Bungko News – Badan Kepegawaian Negara (BKN) resmi mengingatkan seluruh Pegawai Pemerintah dengan Perjanjian Kerja (PPPK) untuk segera memperbarui dan melengkapi dokumen kepegawaian di sistem MyASN.
Kebijakan ini merupakan bagian dari transformasi digital menuju sistem administrasi Aparatur Sipil Negara (ASN) yang terintegrasi secara nasional pada tahun 2026.
BKN kembali menegaskan kewajiban bagi setiap PPPK untuk mengunggah dokumen-dokumen penting ke dalam fitur Dokumen Manajemen Sistem (DMS) di platform MyASN.

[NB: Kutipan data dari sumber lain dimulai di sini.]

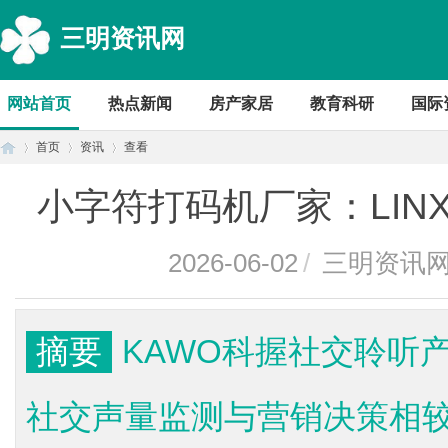
三明资讯网
网站首页
热点新闻
房产家居
教育科研
国际
首页
资讯
查看
小字符打码机厂家：LIN
首
›
›
›
2026-06-02
/
三明资讯
摘要
KAWO科握社交聆听
社交声量监测与营销决策相
页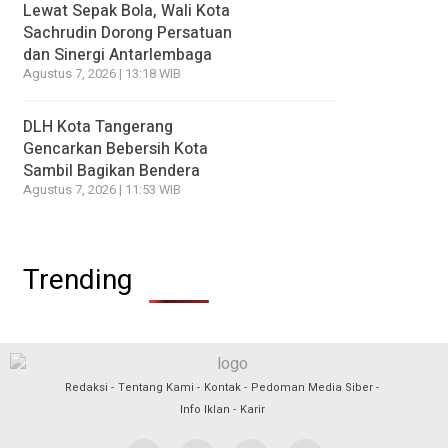
Lewat Sepak Bola, Wali Kota
Sachrudin Dorong Persatuan
dan Sinergi Antarlembaga
Agustus 7, 2026 | 13:18 WIB
DLH Kota Tangerang
Gencarkan Bebersih Kota
Sambil Bagikan Bendera
Agustus 7, 2026 | 11:53 WIB
Trending
Redaksi
Tentang Kami
Kontak
Pedoman Media Siber
Info Iklan
Karir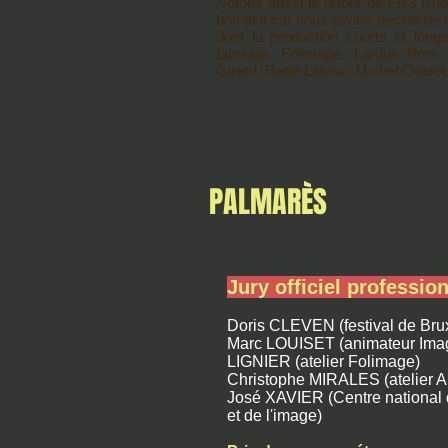
Notons aussi le retour de FR3 Rhô
bon aloi car nous avons décidé de d
dont la production courts et lon
fabrique, Folimage, Lardux films
Girerd, René Laloux, Michel Ocelot 
PALMARÈS
Jury officiel professio
Doris CLEVEN (festival de Brux
Marc LOUISET (animateur Imag
LIGNIER (atelier Folimage)
Christophe MIRALES (atelier 
José XAVIER (Centre national 
et de l'image)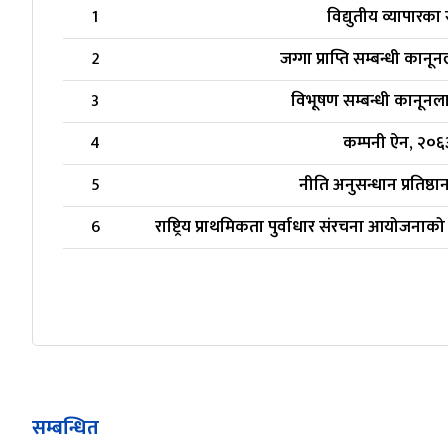
1
विद्युतीय व्यापारका
2
जग्गा प्राप्ति सम्बन्धी क
3
विभूषण सम्बन्धी कानून
4
कम्पनी ऐन, २०६
5
नीति अनुसन्धान प्रतिष्ठ
6
राष्ट्रिय प्राथमिकता पुर्वाधार संरचना आयोजनाको
सम्बन्धित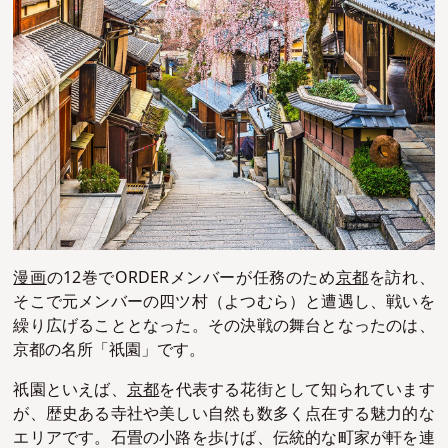
漫画
の12巻でORDERメンバーが任務のため
京都
を訪れ、
そこで元メンバーの四ツ村（よつむら）と遭遇し、戦いを
繰り広げることとなった。その決戦の舞台となったのは、
京都の名所「祇園」です。
祇園といえば、
京都
を代表する花街として知られています
が、歴史ある寺社や美しい自然も数多く点在する魅力的な
エリアです。石畳の小路を歩けば、伝統的な町家が軒を連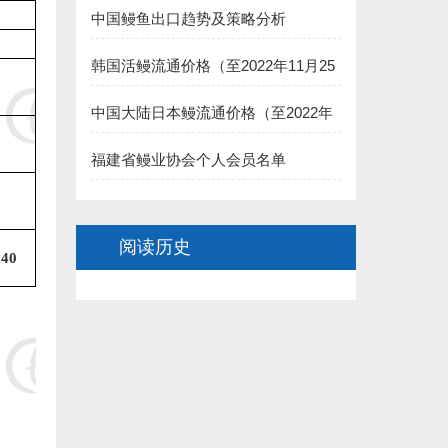
中国鳗鱼出口趋势及策略分析
8.福建渔家傲养殖科技有限公司 捐赠5000元:
韩国活鳗流通价格（至2022年11月25
二、长乐市鳗业协会:
日）
1.长乐聚泉食品有限公司(王家思)捐赠100000元:
中国大陆日本鳗流通价格（至2022年
11月25日）
2.长乐太平洋食品有限公司（黄依龙） 捐赠50000元:
福建省鳗业协会个人会员名单
3.长乐 董椿 捐赠20000元:
阅读历史
4.长乐源宏鳗业贸易有限公司(李诗佑)捐赠2万元:
940
.福建省星建水产养殖有限公司(陈寿惠)捐赠15000元:
.福建创源水产养殖有限公司（陈洁如）捐赠1.5万元:
7.连江县贵安龙山鳗鱼养殖公司(阙院生)捐赠1.5万元:
8.连江潘渡乡创新水产养殖场（阙院生）捐赠1万元: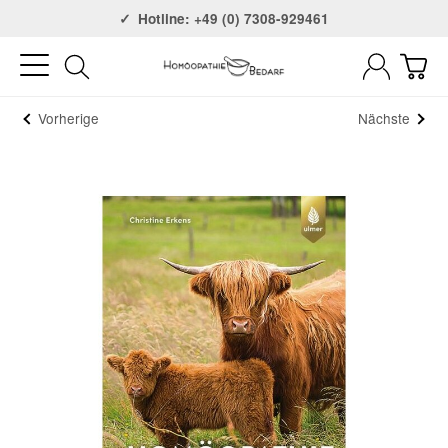
Versandkostenfrei ab 75€
Hotline: +49 (0) 7308-929461
Vorherige
Nächste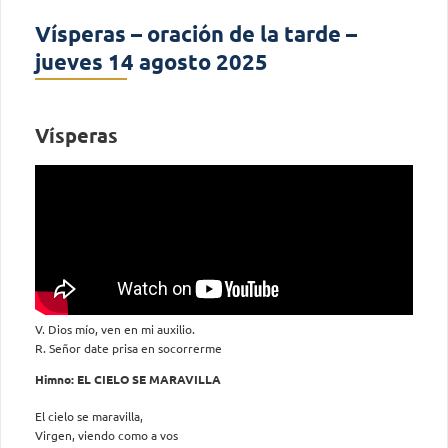
Vísperas – oración de la tarde –
jueves 14 agosto 2025
Vísperas
V. Dios mío, ven en mi auxilio.
R. Señor date prisa en socorrerme
Himno: EL CIELO SE MARAVILLA
El cielo se maravilla,
Virgen, viendo como a vos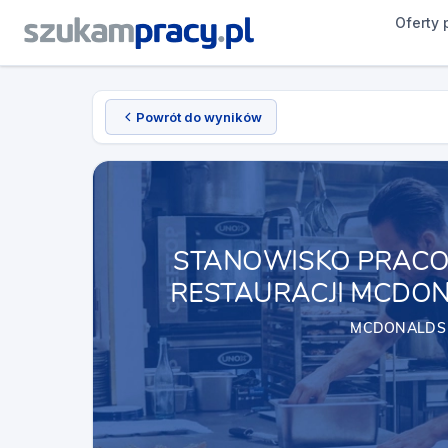
Oferty 
Powrót do wyników
STANOWISKO PRACO
RESTAURACJI MCDON
MCDONALDS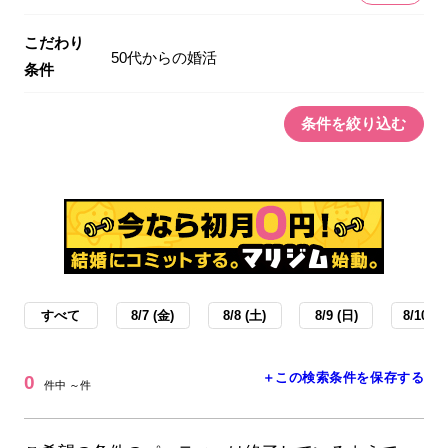
こだわり
50代からの婚活
条件
条件を絞り込む
すべて
8/7 (金)
8/8 (土)
8/9 (日)
8/10 (月
＋この検索条件を保存する
0
件中 ～件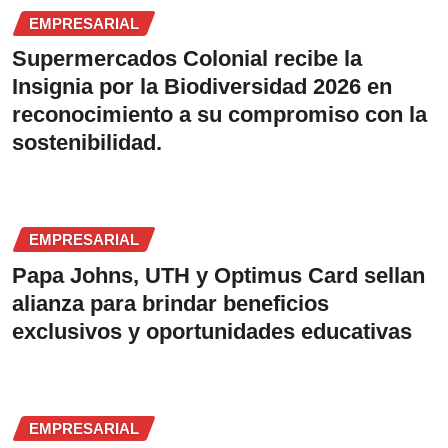
EMPRESARIAL
Supermercados Colonial recibe la
Insignia por la Biodiversidad 2026 en
reconocimiento a su compromiso con la
sostenibilidad.
EMPRESARIAL
Papa Johns, UTH y Optimus Card sellan
alianza para brindar beneficios
exclusivos y oportunidades educativas
EMPRESARIAL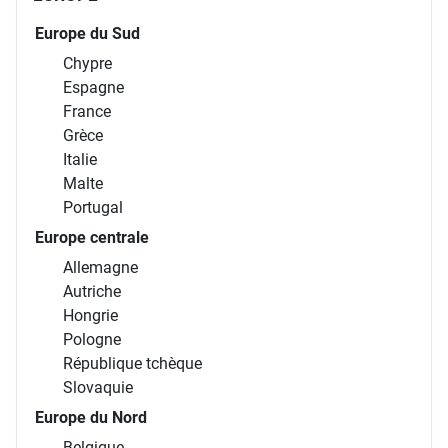
Europe du Sud
Chypre
Espagne
France
Grèce
Italie
Malte
Portugal
Europe centrale
Allemagne
Autriche
Hongrie
Pologne
République tchèque
Slovaquie
Europe du Nord
Belgique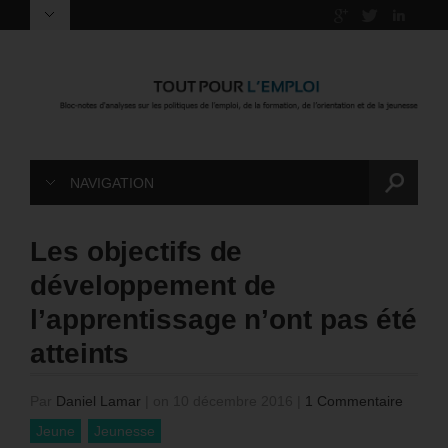
NAVIGATION
Les objectifs de
développement de
l’apprentissage n’ont pas été
atteints
Par
Daniel Lamar
|
on 10 décembre 2016
|
1 Commentaire
Jeune
Jeunesse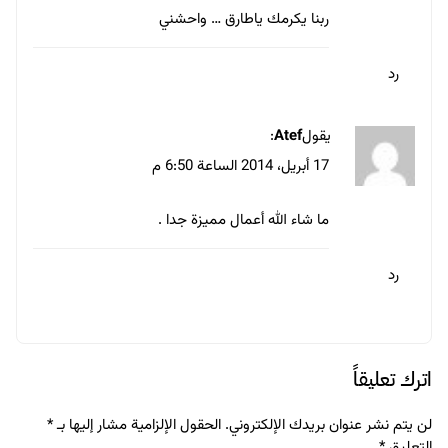
البراندينج
التجارة الإلكترونية
7 عوامل تهدد أى Startup
11 سبتمبر 2017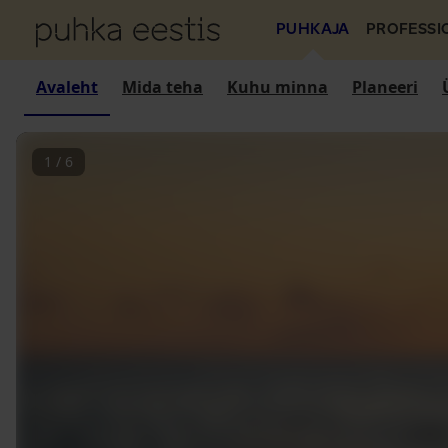
PUHKAJA
PROFESSI
Avaleht
Mida teha
Kuhu minna
Planeeri
1
/
6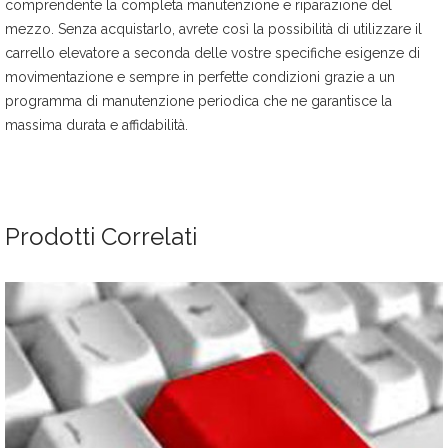
comprendente la completa manutenzione e riparazione del
mezzo. Senza acquistarlo, avrete così la possibilità di utilizzare il
carrello elevatore a seconda delle vostre specifiche esigenze di
movimentazione e sempre in perfette condizioni grazie a un
programma di manutenzione periodica che ne garantisce la
massima durata e affidabilità.
Prodotti Correlati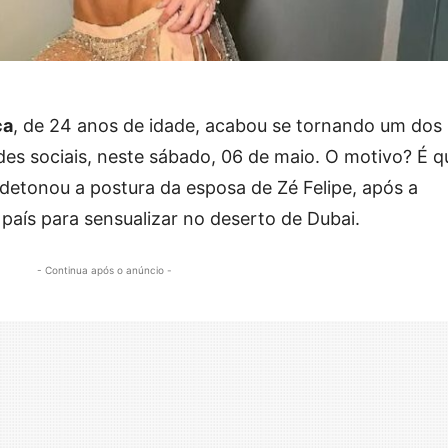
ca
, de 24 anos de idade, acabou se tornando um dos
s sociais, neste sábado, 06 de maio. O motivo? É q
detonou a postura da esposa de Zé Felipe, após a
aís para sensualizar no deserto de Dubai.
- Continua após o anúncio -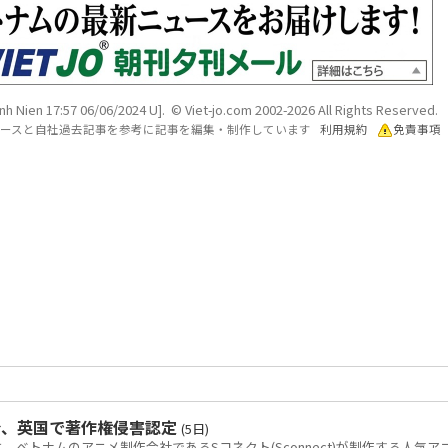
nh Nien 17:57 06/06/2024 U]. © Viet-jo.com 2002-2026 All Rights Reserved.
各ソースと自社過去記事を参考に記事を編集・制作しています
利用規約
免責事項
令、英国で著作権侵害認定
(5日)
トナムのアニメ制作会社であるSコネクト(Sconnect)が制作する人気ア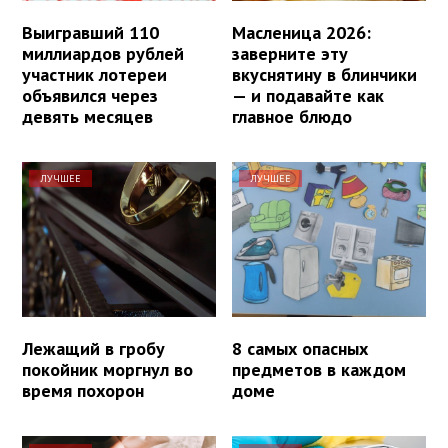
Выигравший 110
Масленица 2026:
миллиардов рублей
заверните эту
участник лотереи
вкуснятину в блинчики
объявился через
— и подавайте как
девять месяцев
главное блюдо
ЛУЧШЕЕ
ЛУЧШЕЕ
Лежащий в гробу
8 самых опасных
покойник моргнул во
предметов в каждом
время похорон
доме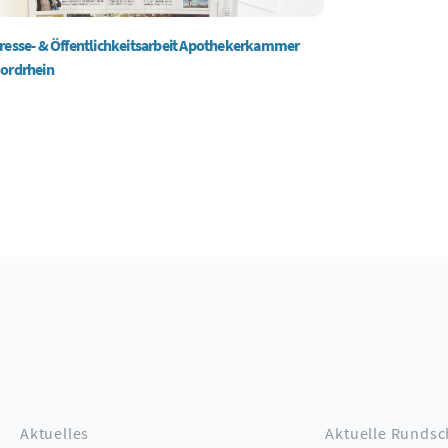
resse- & Öffentlichkeitsarbeit Apothekerkammer
ordrhein
Aktuelles
Aktuelle Rundsc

Kelengkapan dokumen ini tidak lagi bersifat imbauan, melainkan kebutuhan mendesak yang akan berdampak langsung terhadap seluruh layanan kepegawaian, mulai dari validasi data hingga pengelolaan status dan karier aparatur.
"Dalam sistem verifikasi digital terbaru yang diterapkan BKN, setiap PPPK diwajibkan mengunggah sejumlah dokumen utama melalui fitur DMS di platform MyASN. Kelengkapan dokumen tersebut akan sangat memengaruhi proses validasi data kepegawaian secara nasional dan kelancaran layanan administratif ASN di masa depan," demikian pernyataan resmi dari BKN.
Daftar 10 Dokumen yang Wajib Diunggah PPPK di MyASN
Berdasarkan informasi yang dihimpun dari sumber terpercaya, BKN meminta setiap PPPK melengkapi setidaknya 10 dokumen utama berikut ini agar mencapai skor maksimal dalam sistem verifikasi DMS:
- Daftar Riwayat Hidup (DRH)
- Pertimbangan Teknis (Pertek) NIPPPK
- SK Calon PPPK
- SK Pengangkatan PPPK
- Surat Pernyataan Rumpun Pendidikan (SPRP)
- Sertifikat Diklat (Pendidikan dan Pelatihan)
- Kontrak atau Perjanjian Kerja
- Ijazah dan Transkrip Nilai Asli
- Piagam Penghargaan (jika ada)
- Sasaran Kinerja Pegawai (SKP) tahunan
Kelengkapan dokumen-dokumen tersebut menjadi fondasi utama dalam mendukung berbagai proses layanan ASN mulai dari validasi data pegawai, pengusulan hak kepegawaian, hingga penataan status dan karier aparatur.
Risiko Gagal Jika Dokumen Tidak Lengkap atau Salah Unggah
BKN memberikan peringatan tegas bahwa kesalahan administratif dalam proses unggah dokumen dapat mengakibatkan kegagalan sistem dan berpotensi menghambat layanan kepegawaian di kemudian hari.